The problem with this method is to encode the object. To ensure that the entity code is correct, you must call the htmlentities function on each project, as shown in listing 8.
Listing 8. Using the htmlentities function to encode an object

The code is as follows:



Foreach ($ books as $ book)
{
$ Title = htmlentities ($ book ['title'], ENT_QUOTES );
$ Author = htmlentities ($ book ['author'], ENT_QUOTES );
$ Publisher = htmlentities ($ book ['Her her '], ENT_QUOTES );
?>

<? Php echo ($ title);?>




}
?>



This is the annoyance of writing XML in PHP. You think you have created perfect XML, but when trying to use data, you will immediately find that the encoding of some elements is incorrect.
--------------------------------------------------------------------------------
Conclusion
There is always a lot of exaggeration and confusion around XML. However, it is not as difficult as you think-especially in a good language like PHP. After understanding and correctly implementing XML, you will find that many powerful tools are available.

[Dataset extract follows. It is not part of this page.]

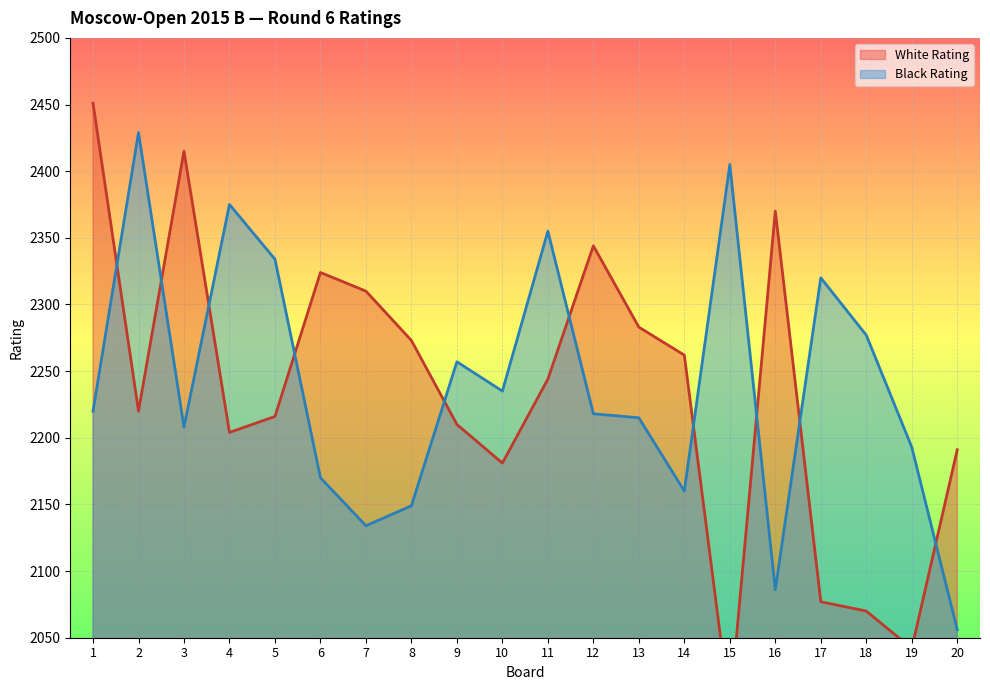

How many lines are shown in the chart?

2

XPath and XSLT are two tools worth studying.

Contact Us

The content source of this page is from Internet, which doesn't represent Alibaba Cloud's opinion; products and services mentioned on that page don't have any relationship with Alibaba Cloud. If the content of the page makes you feel confusing, please write us an email, we will handle the problem within 5 days after receiving your email.

If you find any instances of plagiarism from the community, please send an email to: info-contact@alibabacloud.com and provide relevant evidence. A staff member will contact you within 5 working days.

A Free Trial That Lets You Build Big!

Start building with 50+ products and up to 12 months usage for Elastic Compute Service

  • Sales Support

    1 on 1 presale consultation

  • After-Sales Support

    24/7 Technical Support 6 Free Tickets per Quarter Faster Response

  • Alibaba Cloud offers highly flexible support services tailored to meet your exact needs.